#### Extrait choisi:
Directrice des rédactions ELLE Décoration, ELLE à Table et Art & Décoration, Danièle Gerkens est aussi aux commandes du podcast Elles s’attablent.
De toute évidence, Danièle Gerkens a un parcours au moins aussi atypique que les personnes qu’elle interviewe dans son podcast. La Belgo-suisse née en Tunisie, qui a vécu 17 ans en République démocratique du Congo (à Kinshasa), entre à la fac en Belgique en 1990. Non pour des études de Journalisme, mais d’Économie. C’est à cette époque qu’elle anime une émission radio nommée Koté Cour (en Belgique, un « kot » est une chambre d’étudiant) dans l’esprit radio libre de l’époque.
L’anecdote prend tout son sens désormais pour celle qui conduit des interviews audio dans un format de conversation en prise unique, qui peut aller de 25 minutes à plus d’une heure selon les invitées. Pour Podmust, Danièle détaille les coulisses du podcast Elles s’attablent (réalisé par l’agence Make Some Noise) partage sa vision du format et son goût pour l’audio.

#### Actions à mener:
• 1. Relevez, s'il vous plaît, tous les titres de magazines dont Danièle Gerkens dirige les rédactions selon l'article sur Danièle Gerkens.
• 2. Poursuivez l'article sur Danièle Gerkens à partir de sa dernière phrase.

#### Données fournies:
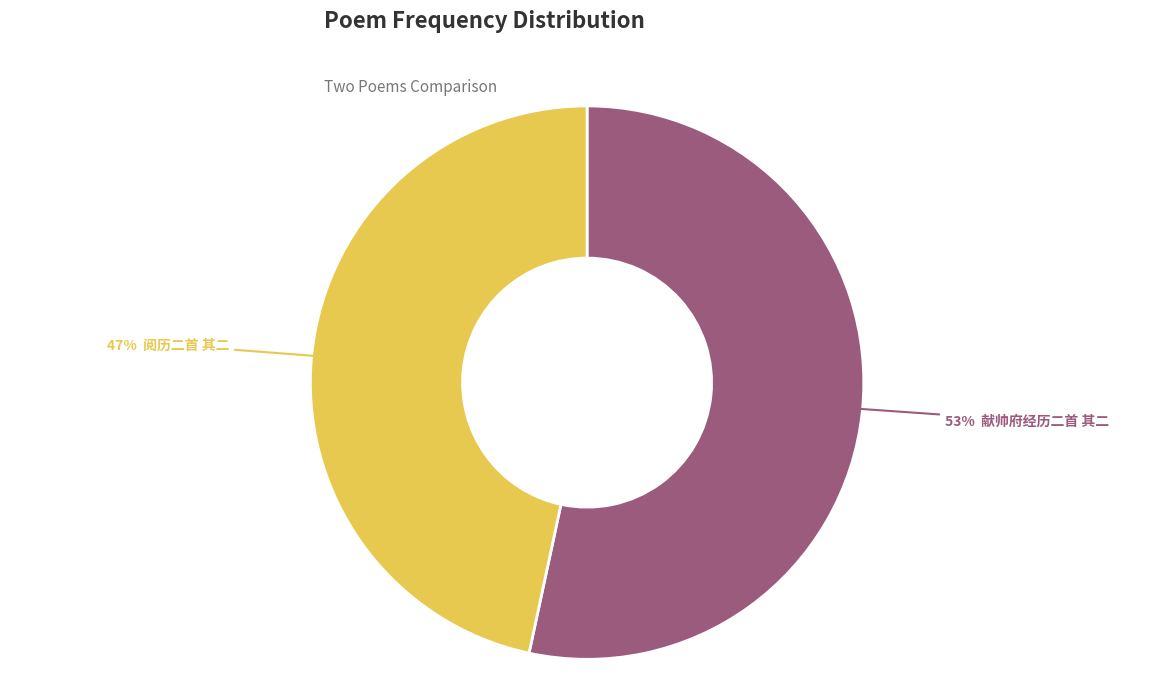

Is there a majority slice in this chart?

Yes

#### Vos réponses rédigées:
• 1. ELLE Décoration, ELLE à Table, Art & Décoration

• 2.
Comment est venue l’idée de faire Elles s’attablent ?
Danièle Gerkens : La radio est un média que j’adore. J’aime cette idée de la voix. Cela faisait trois ou quatre ans que j’essayais de proposer des podcasts dans les différents titres pour lesquels je travaille. Cela a toujours été complexe avec les éditeurs car la question du budget est essentielle avant le démarrage d’un projet, ce qui nécessite de trouver un annonceur ou un sponsor, auquel il faut d’abord présenter le projet, bref… l’éternelle question de l’œuf ou de la poule.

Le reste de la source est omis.